揚州都督韓端朝之女韓江雪為正四品婕妤,入住挽月宮。
蘭陵郡守蕭客之女蕭靜姝為正五品美人,入住青陽宮。
永陽伯常隨之女常俏為正五品美人,入住挽月宮。
果毅都尉之女……
入選諸女,各依品階分授位份,入居各苑。望爾等入宮主位后,敬事尊長,和輯同輩,以孝悌傳家,以禮義立身。上慰兩宮之念,下成宮闈之美,共翊皇家盛德,垂范后世!”
旨意念完,秀女們再規距安分此刻也不由蠢蠢欲動。
多數面色灰敗黯淡險些哭出來,極少數人臉上露出狂烈地喜色。
還有一些人聽到懿旨中只十二人名,知道還有一批必是賜婚!家世好些的秀女,泛紅的眼死死盯著另一道還未宣讀的旨意。
即便不能為嬪為妃,若能得賜婚,亦是不差!
在眾人期待的目光中,鄭尚宮宣讀了另外一道旨意。
能得賜婚的,幾乎都是高門,大多數還是早就內定了的,比起冊立嬪妃之旨,這道旨意關注少些,但仍然足夠令人眼熱。
尤其是聽到“秀女楊氏,與永陽伯府世子佳偶天成”這樣的字眼時,好些秀女看向楊蓁蓁的目光羨慕嫉妒得要死。
人群中,楊蓁蓁再少年老成腦子里也“嗡”地一聲愣住。
她早知淑妃堂姐要為自己安排婚事,自知父親無甚大本事,不過七品縣令而已,祖父雖是正五品郡守,卻是地方官,實在無法同級別京官相較,以為能選配一位年歲恰當的五六品京官之子便算燒高香了。
誰知……竟是世襲勛貴伯府!
縱然是三品以上的大員呢?若是后代不力,至多三代便就籍籍無名了。
可勛貴卻是子孫后代,代代蔭封!哪怕子孫都是混不吝的,也不愁榮華富貴,而但凡有一代有能耐的,起點比尋常官宦世家高不說,重新回到中樞,也比尋常人家容易得多!
堂姐竟給自己選配了這樣的人家!
縱然心潮翻涌不已,楊蓁蓁還是努力壓下了,被女官引著往前走時,儀態不敢錯乎分毫。
走至月臺前,哪怕是鄭尚宮見了,也不由眼神贊賞。
賜封之中,唯有這楊氏秀女最是特殊,是地方上來的,又以小門第入高門。
莫管什么高門媳難做的話,反正她的未來,是一片坦途了,旁人想被高門婆婆磋磨都沒這機會。
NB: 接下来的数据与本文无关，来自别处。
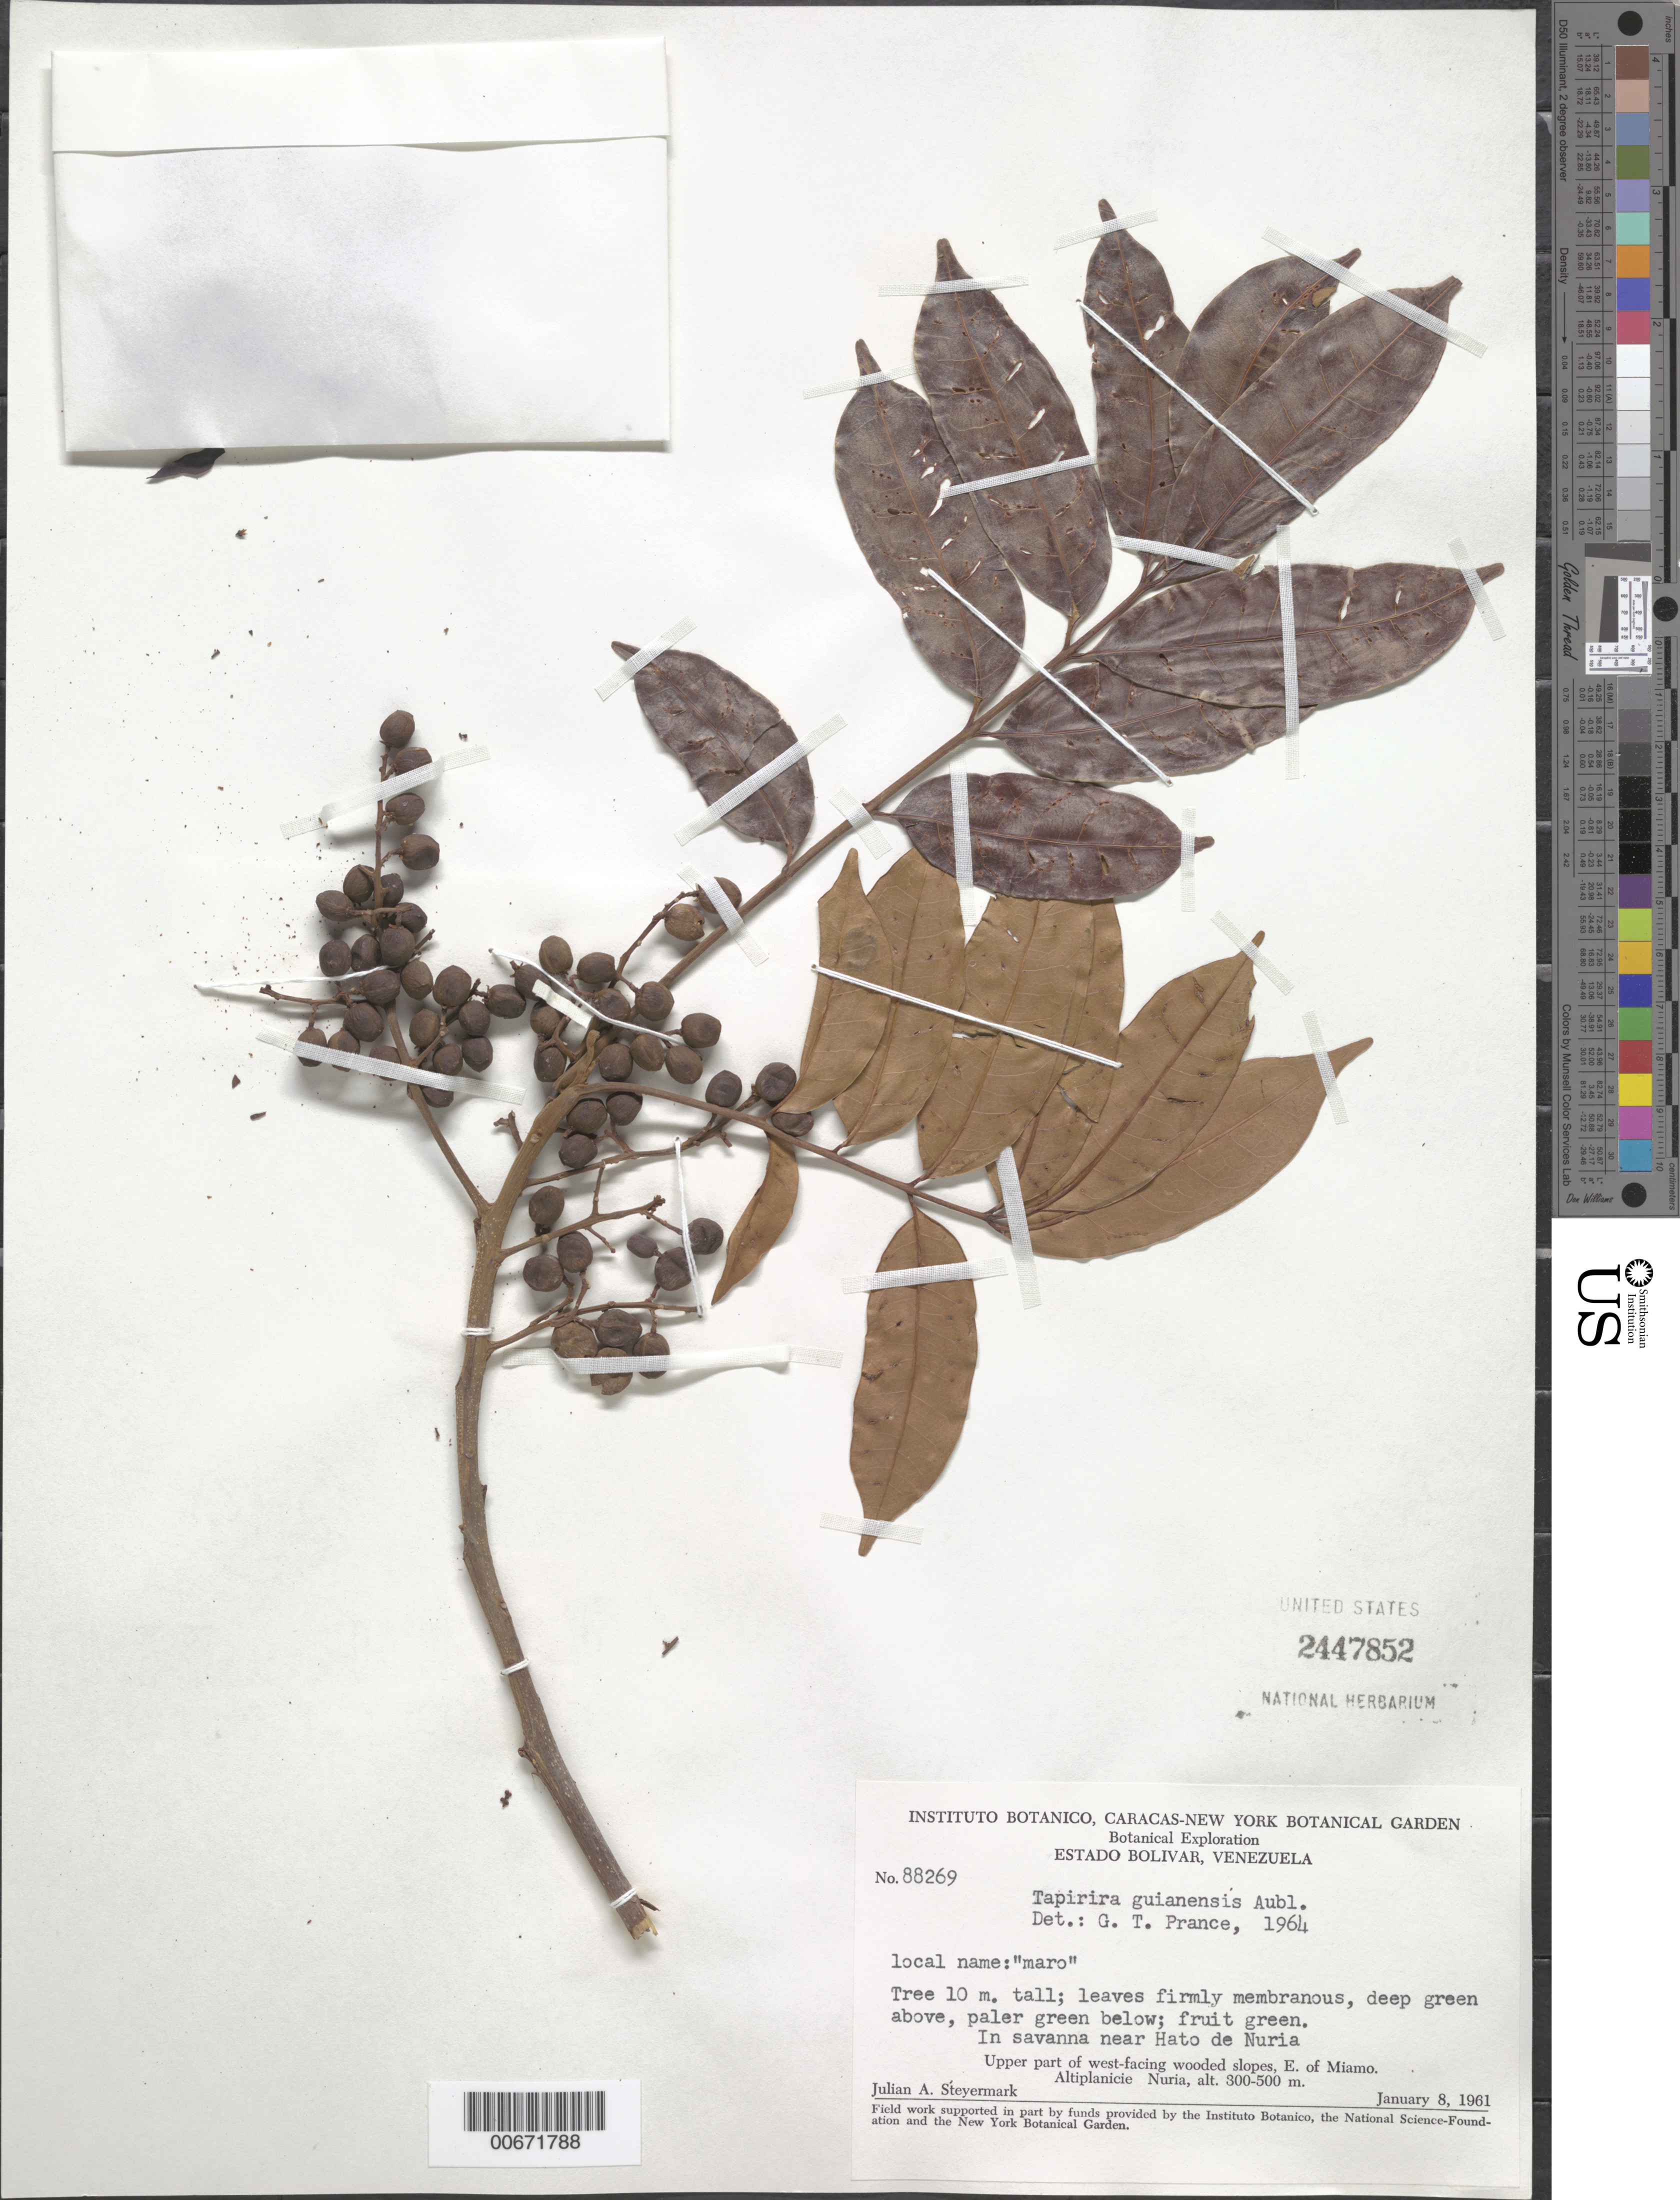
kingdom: Plantae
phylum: Tracheophyta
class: Magnoliopsida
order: Sapindales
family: Anacardiaceae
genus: Tapirira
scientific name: Tapirira guianensis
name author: Aubl.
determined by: Prance, G. T.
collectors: J. Steyermark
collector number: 88269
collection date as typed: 8-Jan-61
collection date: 1961-01-08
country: Venezuela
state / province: Bolívar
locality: Altiplanicie de Nuria, E of Miamo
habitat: Savanna near Hato de Nuria; in upper part of west-facing wooded slopes;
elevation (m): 300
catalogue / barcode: US 2447852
“未入選的秀女們,待會便可收拾東西自行離宮,城門口已有你們家中人在等候。”
說完此話,鄭尚宮的語氣便柔和下來,“得了賜婚旨意的六位姑娘請稍候片刻,辰時正會有尚儀女官引各位姑娘出宮歸家,待各位姑娘大婚時,宮中會有一份添妝。本官在此,先恭賀諸位。”
目光看向已經中選為嬪妃的秀女時,先施了一禮,十分的尊敬和善。
“恭喜各位小主子了,諸位的行裝已經由尚宮局收拾妥當,儲秀宮門外,已有專門的宮人在等候接駕。且請各位小主子移步,下官祝愿各位小主子此去一帆風順,稱心遂意!”
話音落后,有秀女終于抑制不住地放聲大哭起來,被嚴苛的宮人們呵斥催促去收拾行李離宮。
中選的秀女們則從無數沉默紅腫的眼神中穿過,目不斜視地被尊敬備至的女官們引著前往她們生命的新起點。